Trey Jones, Senior Software Engineer, Search Platform
Wikimedia Foundation

Footnotes

1. For a very brief but very entertaining review of just some of that complexity, see Roan Kattouw’s lightning talk, given at linux.conf.au 2017 (“Human language wats”): YouTube video, slides on Wikimedia Commons.

2. And of course there is nearly endless variety to be found in English around the world: Appalachian English has sigogglin; Australian English has fair dinkum; Canadian English has namaycush; East African English has boda-boda; Hawaiian English has makai; Indian English has burra-khana; Indonesian English has gotong-royong; Irish English has knawvshawl; Maryland English has moonack; Namibian English has oukie; Philippine English has kilig; Quebec English has sugar pie; Singapore English has taxi uncle; and Texas English has whomperjawed.

3. This is only exacerbated by the fact that English spelling is horrible. The relevant technical term is “orthographic depth”, which is a rough sense of how much a spelling system is WYSIWYG. In the English Wikipedia article on orthographic depth, English is the only example in the category “irregular”. The French Wikipedia article specifically calls out English -ough. It’s a travesty.

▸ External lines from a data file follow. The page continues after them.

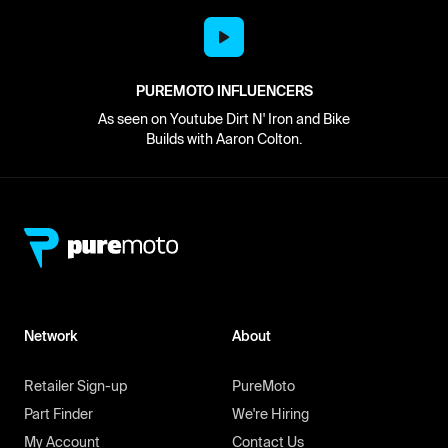
PUREMOTO INFLUENCERS
As seen on Youtube Dirt N' Iron and Bike
Builds with Aaron Colton.
Network
About
Retailer Sign-up
PureMoto
Part Finder
We're Hiring
My Account
Contact Us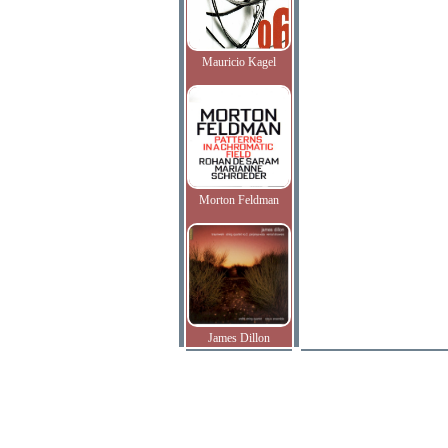
Mauricio Kagel
Morton Feldman
James Dillon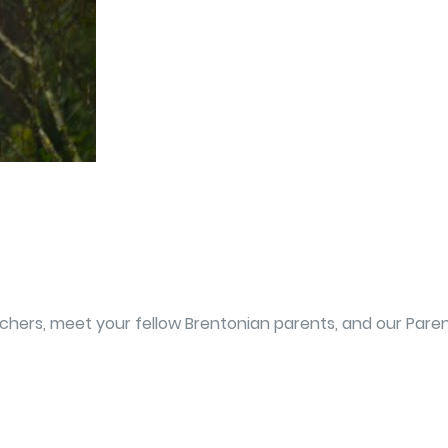
eachers, meet your fellow Brentonian parents, and our Par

4. That’s a rather technical term—follow the link!

5. See C. Scott Ananian’s slides for his Wikimania 2017 presentation on multi-script editing. The slides include his speaker notes, so while it’s not as good as being there, it’s still quite good and full of useful information.

6. Kazakhstan is currently planning to officially shift from the Cyrillic to Latin alphabets by 2025, and the the language converter will need to adapt to that change. An earlier proposal, from October 2017, involved a lot of apostrophes, and was widely criticized. (See an article from The New York Times.) Very recently, a new version was announced that favors acute accents and digraphs. (See an article from Kazinform.) Tables showing the Oct 2017 and Feb 2018 transliterations are on Commons.

7. The label “Chinese” is itself complicated because it can refer to many languages, which can differ as much from each other as the Romance languages do—meaning they are often mutually unintelligible. The Chinese Wikipedia is written in Modern Written Chinese, which is based on the varieties of Chinese spoken throughout China. See also the article on Chinese Wikipedia, on English Wikipedia.

8. To-may-to, to-mah-to. I already said that English is a mess.

9. The software libraries available to handle segmenting Chinese text into words operate on Simplified characters, so converting everything to Simplified first allowed us to also index articles by actual words, rather than by character n-grams; n-grams are much better than nothing, but not great. For more info on the process, you can read my write up for that project.